## Description of the task
Restate all the data word for word and omit the pictures.

## Information supplied
★ ★ ★

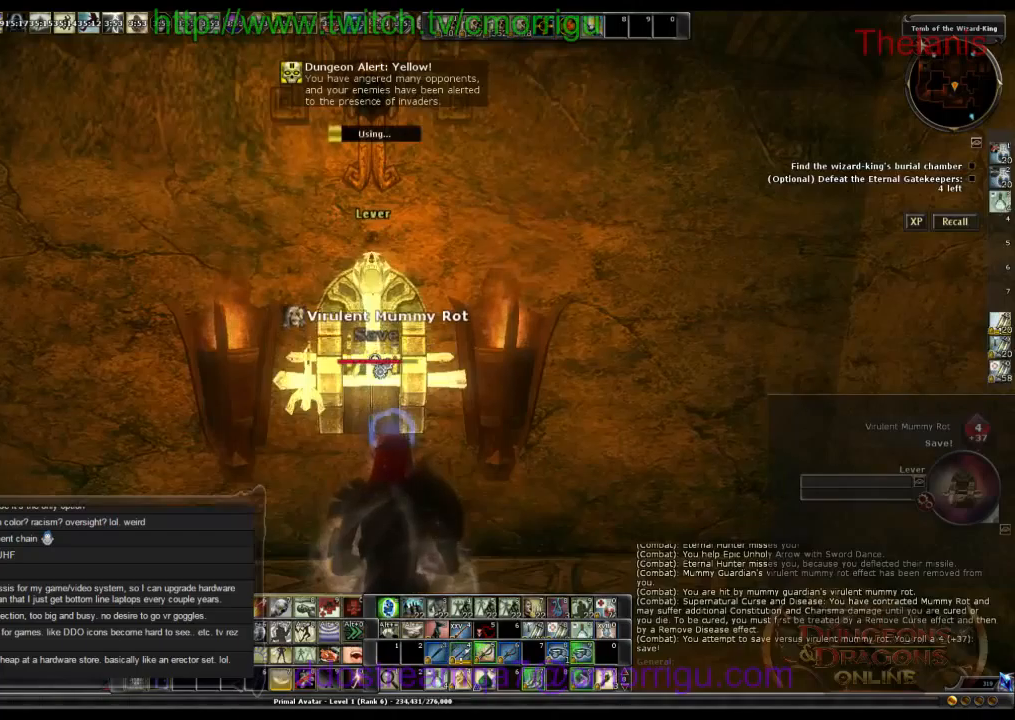
{"keys": [], "events": []}
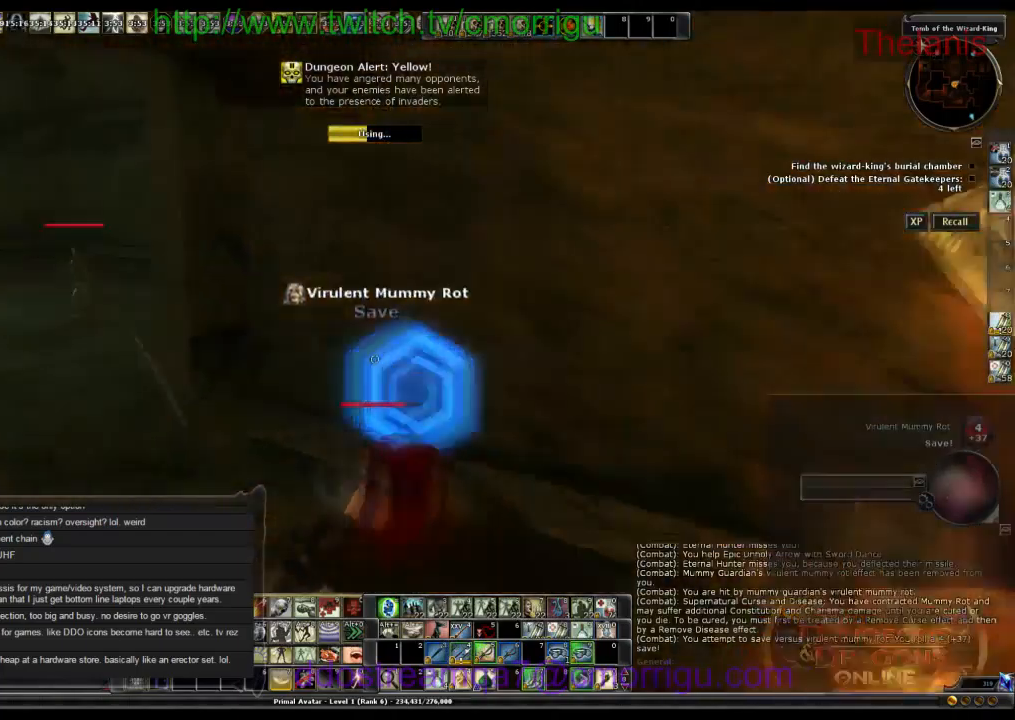
{"keys": [], "events": []}
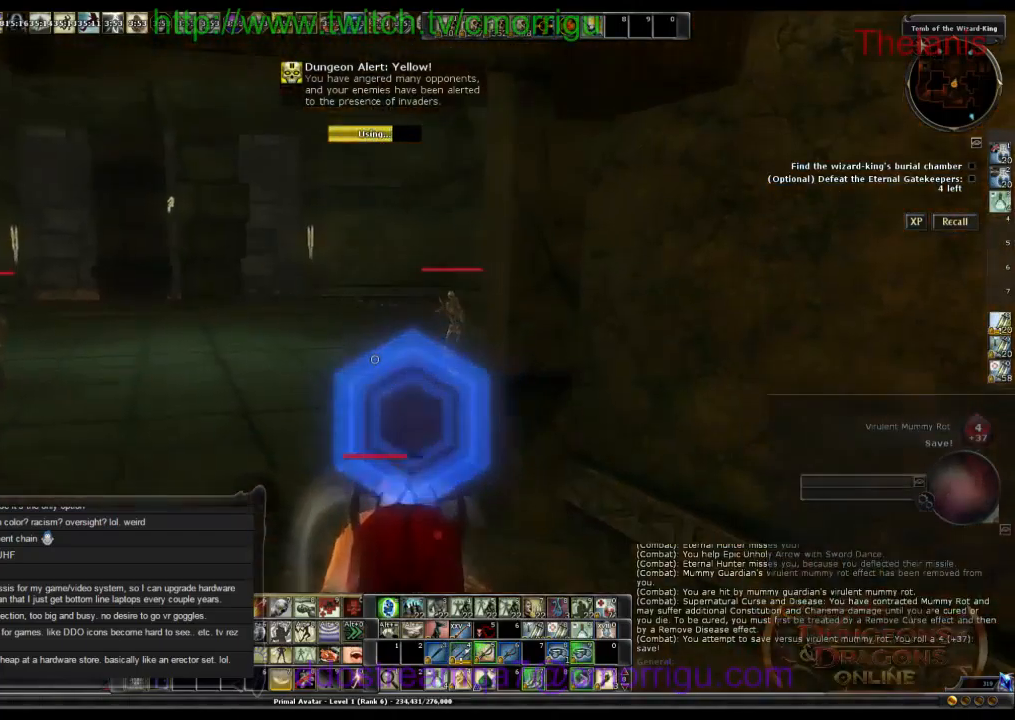
{"keys": [], "events": []}
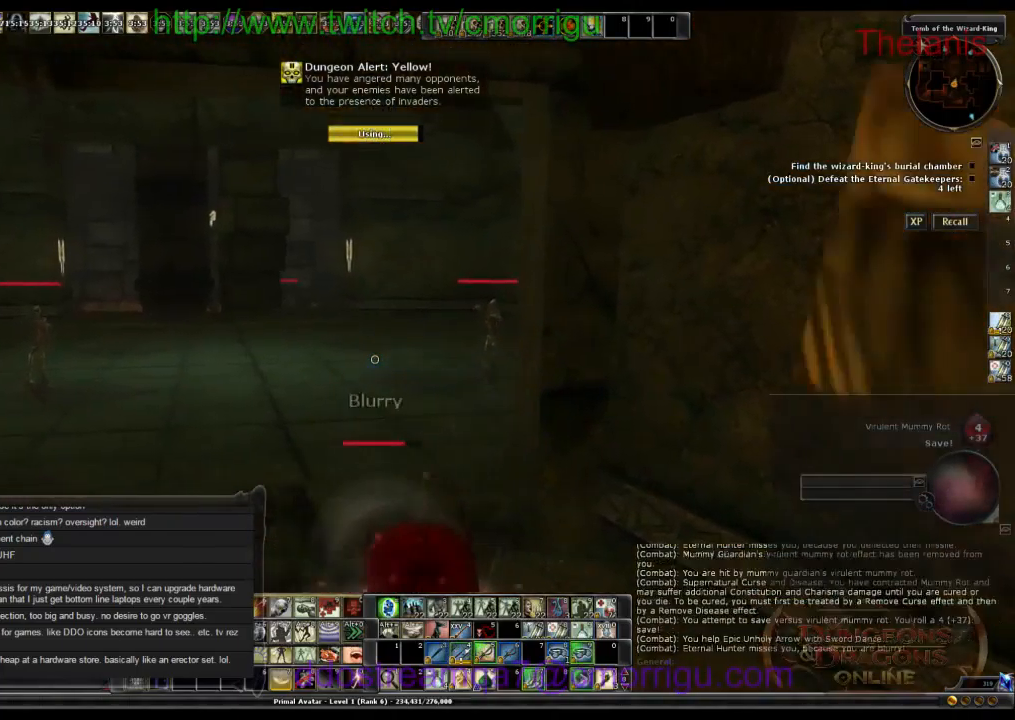
{"keys": ["w"], "events": [[100, "w", "down"]]}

★ ★ ★

## Result below
{"keys": [], "events": []}
{"keys": [], "events": []}
{"keys": [], "events": []}
{"keys": ["w"], "events": [[100, "w", "down"]]}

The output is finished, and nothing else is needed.